Pre-draft measurables
| Height | Weight | Arm length | Hand span | 40-yard dash | 10-yard split | 20-yard split | 20-yard shuttle | Three-cone drill | Vertical jump | Broad jump | Bench press |
| 6 ft 2+5⁄8 in (1.90 m) | 298 lb (135 kg) | 35 in (0.89 m) | 9+1⁄2 in (0.24 m) | 5.09 s | 1.80 s | 2.95 s | 4.55 s | 7.52 s | 29+1⁄2 in (0.75 m) | 8 ft 7 in (2.62 m) | 30 reps |
Arm and hand spans from Pro Day, all other values from NFL Combine.

===Kansas City Chiefs===
Magee was selected 67th overall in the third round by the Kansas City Chiefs. He played at the defensive end spot in the Chiefs' new 3-4 defense.

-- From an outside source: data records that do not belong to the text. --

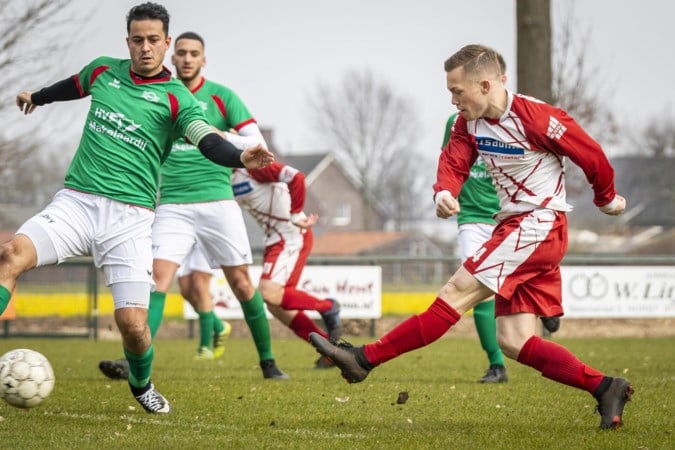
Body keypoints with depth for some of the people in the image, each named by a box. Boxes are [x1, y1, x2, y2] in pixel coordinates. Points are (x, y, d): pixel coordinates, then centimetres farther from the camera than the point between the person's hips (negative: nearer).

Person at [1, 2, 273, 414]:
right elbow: (73, 86, 34)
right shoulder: (103, 71, 10)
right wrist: (36, 97, 54)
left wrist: (241, 158, -41)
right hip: (75, 201, 2)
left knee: (132, 322, -10)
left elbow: (208, 141, -19)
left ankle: (143, 387, 23)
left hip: (130, 215, -2)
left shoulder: (176, 98, -2)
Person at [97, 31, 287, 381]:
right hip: (172, 205, 1)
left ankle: (267, 362, 15)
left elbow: (257, 143, -4)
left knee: (241, 283, 2)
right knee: (158, 278, -15)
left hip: (217, 201, -1)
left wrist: (217, 136, -17)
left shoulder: (220, 96, 2)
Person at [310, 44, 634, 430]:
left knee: (457, 293, -14)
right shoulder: (469, 123, 7)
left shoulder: (537, 118, -16)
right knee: (513, 342, 1)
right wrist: (445, 193, -26)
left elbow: (592, 155, -6)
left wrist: (607, 199, 10)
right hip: (516, 227, 9)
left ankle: (365, 359, -16)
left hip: (539, 225, -9)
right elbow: (453, 162, -2)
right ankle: (605, 389, 1)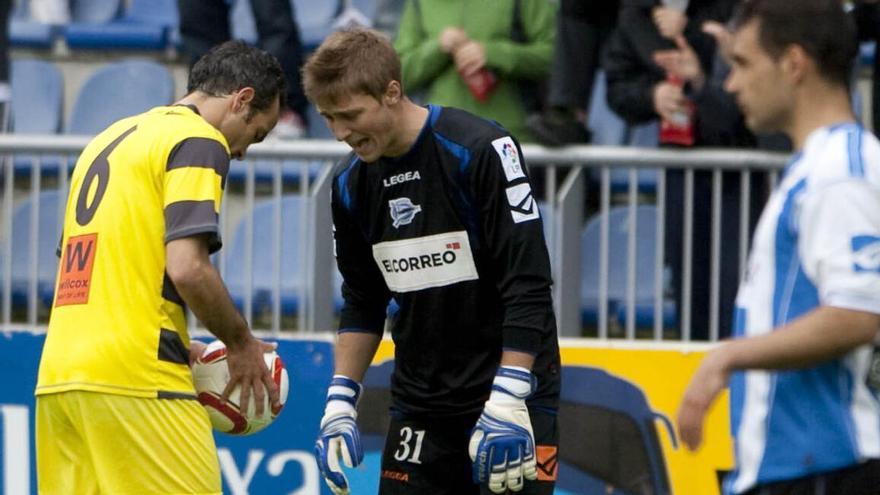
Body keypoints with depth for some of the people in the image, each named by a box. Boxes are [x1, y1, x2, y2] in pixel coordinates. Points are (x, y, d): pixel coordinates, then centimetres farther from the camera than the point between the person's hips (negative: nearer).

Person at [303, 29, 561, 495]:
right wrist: (341, 401, 6)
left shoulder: (480, 151, -16)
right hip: (419, 400, 6)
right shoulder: (351, 183, 3)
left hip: (512, 391, -6)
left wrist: (505, 402, -22)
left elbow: (528, 285, -18)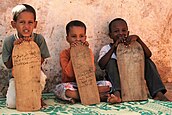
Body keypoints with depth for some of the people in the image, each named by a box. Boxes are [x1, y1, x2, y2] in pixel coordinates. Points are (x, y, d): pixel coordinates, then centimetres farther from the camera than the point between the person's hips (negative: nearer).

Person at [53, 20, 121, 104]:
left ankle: (76, 97, -24)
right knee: (59, 88, -35)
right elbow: (69, 74, -16)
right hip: (72, 85, -2)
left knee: (107, 85, -19)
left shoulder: (88, 52, 6)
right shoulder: (64, 54, -1)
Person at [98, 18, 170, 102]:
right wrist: (114, 47, -21)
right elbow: (102, 65, -17)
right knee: (111, 61, -23)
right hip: (116, 81, -2)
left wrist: (137, 39, -19)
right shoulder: (106, 48, 5)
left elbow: (148, 54, -8)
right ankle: (117, 93, -43)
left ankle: (158, 93, -27)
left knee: (147, 60, -11)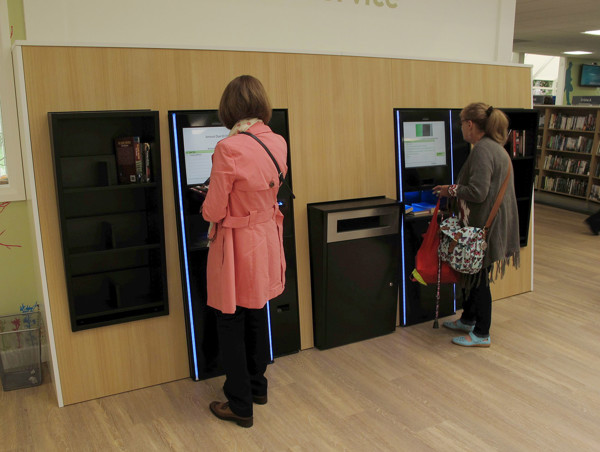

===Tampa Bay Buccaneers===
On October 19, 2010, Magee was traded to the Tampa Bay Buccaneers for conditional draft picks. He was cut on September 3, 2011.

===Utah Blaze===
On June 19, 2012, Magee was assigned to the Utah Blaze of the Arena Football League.

===Chicago Rush===
On June 21, 2013, Magee was assigned to the Chicago Rush. Magee finished the season with the Rush, recording 2.0 sacks playing in just 3 games.

===Arizona Rattlers===
On September 6, 2013, Magee was assigned to the Arizona Rattlers after he was selected in the dispersal draft of Rush and Blaze players. He was placed on recallable reassignment on May 26, 2015.

===Spokane Shock===
On June 3, 2015, Magee was assigned to the Spokane Shock. He was placed on reassignment on June 16, 2015.